Idées
Justice équitable…
Au dessus de la tête des juges, dans toutes les salles d’audience, on trouve des versets du Coran, notamment celui où il est dit : «Et si vous avez à juger parmi les Hommes, faites-le avec équité». Ce n’est pas l’injonction d’un haut fonctionnaire à un autre, c’est une Parole Divine qui a le mérite de rappeler aux Juges, qu’outre la Justice Humaine, il y a aussi la Justice Divine.

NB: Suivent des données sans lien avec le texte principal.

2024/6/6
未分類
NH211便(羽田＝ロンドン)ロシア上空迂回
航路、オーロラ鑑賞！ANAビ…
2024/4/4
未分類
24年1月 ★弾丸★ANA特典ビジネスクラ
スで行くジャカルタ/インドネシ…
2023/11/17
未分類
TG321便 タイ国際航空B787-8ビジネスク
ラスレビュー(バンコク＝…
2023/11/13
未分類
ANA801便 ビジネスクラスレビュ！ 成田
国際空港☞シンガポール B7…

En France, l’on trouve sur tous les frontispices des tribunaux la devise nationale : «Liberté, Egalité, Fraternité». La formule est connue, elle a fait son chemin, mais des juristes curieux se sont demandé si elle avait vraiment sa place dans les palais de justice. En effet, dans un tribunal, il est plus souvent question d’emprisonnement, de peines privatives de liberté, d’incarcération, de mise sous écrou, ou autres joyeusetés qui n’ont qu’un rapport éloigné avec la liberté. Les magistrats, du reste, en premier lieu les procureurs de la République, s’en donnent à cœur joie, et le mot d’ordre demeure «incarcération», fût-ce pour des broutilles (reconnaissons que la France n’est pas un cas isolé, puisqu’un magistrat facétieux vient de condamner, aux Etats-Unis, un prévenu à 42 371 années de prison!). Question égalité, ce n’est pas mieux. Un écrivain français avait eu cette savoureuse formule : «Selon que vous soyez puissant ou misérable, la justice vous fera innocent ou coupable». C’est clair. Quant à la fraternité, on peut toujours la chercher dans les tréfonds des tribunaux, dans les sous-sols où se trouvent les geôles, mais il y a peu de chance de croiser des sentiments de fraternité en ces lieux.
Au Maroc, c’est différent. Au dessus de la tête des juges, dans toutes les salles d’audience, on trouve des versets du Coran, notamment celui où il est dit : «Et si vous avez à juger parmi les Hommes, faites-le avec équité». Ce n’est pas l’injonction d’un haut fonctionnaire à un autre, c’est une Parole divine qui a le mérite de rappeler aux juges, qu’outre la justice humaine, il y a aussi la Justice divine, ce qui doit inciter ces hommes et femmes qui jugent leurs prochains à savoir faire preuve de compréhension. Mais la tâche peut s’avérer difficile, et toute la bonne volonté du monde ne suffit parfois pas.
Prenons par exemple le cas d’Al Hoceima. Cet été, les jeunes du Nord ont eu un coup de chaud, qui n’est pas dû qu’aux températures estivales. Un banal enchaînement d’événements s’est tout à coup embrasé, conduisant à des situations pour le moins tendues. Déjà quelques personnes ont été interpellées, et présentées en flagrant délit devant les tribunaux. Au Maroc, grâce à Dieu, les gens savent raison garder, et donc les prévenus ne sont poursuivis que pour (dirions-nous) des délits mineurs : destruction de biens d’autrui (les voitures brûlées et vitrines brisées), refus d’obtempérer aux injonctions des forces de l’ordre, ou attroupements non autorisés sur la voie publique. Il n’est nullement question de morts, de vandalisme, ou autres actes autrement plus graves. La question qui va se poser aux magistrats est donc la suivante : faut-il considérer ces jeunes comme des séditieux en puissance, ou comme de simples citoyens un peu désœuvrés, entraînés à leurs corps défendant dans des manifestations qui les dépassent ? Et là nous retrouvons alors la citation mentionnée plus haut: «Et si vous avez à juger parmi les Hommes, soyez équitables». Exercice peu facile du reste car les points de vue divergents ; pour certains, le maintien de l’ordre public est une priorité, et l’on ne saurait tolérer des casseurs parmi les manifestants, donc, ils appellent à la fermeté et à la sévérité. Pour d’autres, au contraire, il s’agit tout simplement de jeunes manifestants irresponsables et inconscients, dont nombreux suivent toujours un cursus scolaire ou universitaire, et on ne saurait, par un jugement trop dur, obérer leur avenir. Que faire alors, et vers quel sentiment balancer ? Ce sera tout le secret du procès qui s’ouvrira bientôt, et dans lequel les magistrats auront à faire preuve d’un doigté précis. Calmer les tensions, sans attiser les flammes : tout un programme auquel les juges sont de toute manière formés, conscients aussi qu’ils ont un rôle stratégique à jouer dans la gestion de ce genre de situations.